Parsing- Technical Specifications and Sovren FAQ

Overview

This article contains information about the frequently asked question about Invenias parsing.Invenias parsing capabilities are powered by the latest version of Sovren, one of the world’s leading CV/Resume Parsing engines. There are some choices we've made around our specific implementation of Sovren and how we handle the data they provide us, but you will find Sovren's full technical Specifications here and below we've summarised some responses to the most Frequently asked questions.

FAQ

What document formats can Sovren handle?

Sovren essentially supports any non-image resume and CV format, including all of the popular job board formats and social and professional networks. This includes:

  • Microsoft Word (all versions including DOCX)
  • PDF*
  • HTML
  • Rich Text (RTF)
  • OpenOffice 2.+
  • Microsoft Office HTML
  • Text Excel

If you are seeing poor parsing results from a PDF, that problem is almost certainly caused by the PDF is a file that looks great, but internally is corrupted. Here is Sovren's Article on the topic, but there is a simple way to find out if a PDF is corrupt. Open the file using the free Adobe Acrobat Reader software, choose File -> Save as Text and save the file. Then open it using a text editor such as Notepad or UltraEdit.

Does Sovren support Parsing in languages other than English?

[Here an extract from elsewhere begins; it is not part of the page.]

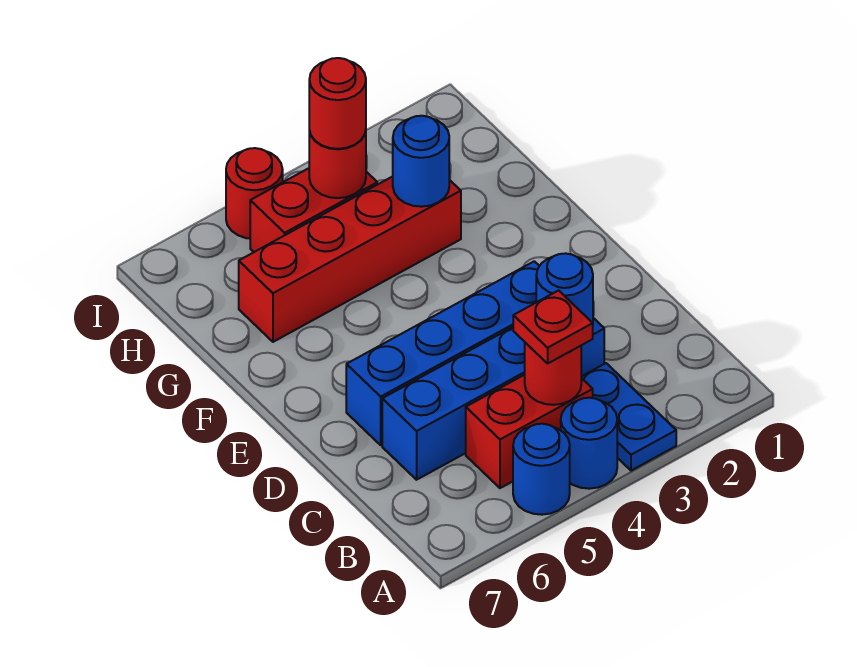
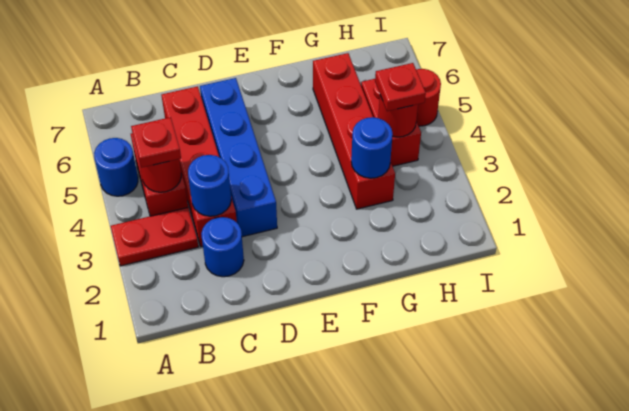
blue 1x2 plate [581,363,676,471] -> red 1x2 plate [111,207,198,266]
blue 1x1 round brick [561,398,617,489] -> blue 1x1 round brick moved to [201,217,244,277]
blue 1x4 brick [382,318,604,480] -> red 1x4 brick [162,86,237,247]
red 1x1 round brick [309,58,366,149] -> red 1x1 plate [375,63,426,111]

The Sovren parser has auto language detection so you will never have to tell the parser what language a CV is written in. They currently support parsing in the following languages:

  • Bulgarian
  • Chinese (Simplified)
  • Croatian
  • Czech
  • Danish
  • Dutch
  • English (all dialects)
  • Estonian
  • Finnish
  • French (all dialects, including Canada, Belgium, Italy, Liechtenstein, and others)
  • German (all dialects including Switzerland, Liechtenstein and Austria)
  • Greek
  • Hungarian
  • Italian (all dialects)
  • Latvian
  • Lithuanian
  • Norwegian
  • Polish
  • Portuguese (all dialects)
  • Romanian
  • Russian (including Belarusian)
  • Slovak
  • Slovenian
  • Spanish (also Catalan, Galician, Basque)
  • Swedish

In addition, Sovren support automatic "Locale Detection" which is used to identify the region or country and apply some logic around parsing of an address, telephone, etc.

Does the Sovren resume parser service store my resumes?

No, the Sovren resume parsing SaaS does not store any CVs/Resumes. All parsing is done in-memory so there is never any data written to a file system or database.

Is the Sovren Service secure and scalable?

Invenias integrates with Sovren via a REST API. Sovren's service uses SSL to handle encrypted links between services and does not store your data. This service runs on Amazon Web Services (AWS), scales both vertically and horizontally and has no document limits.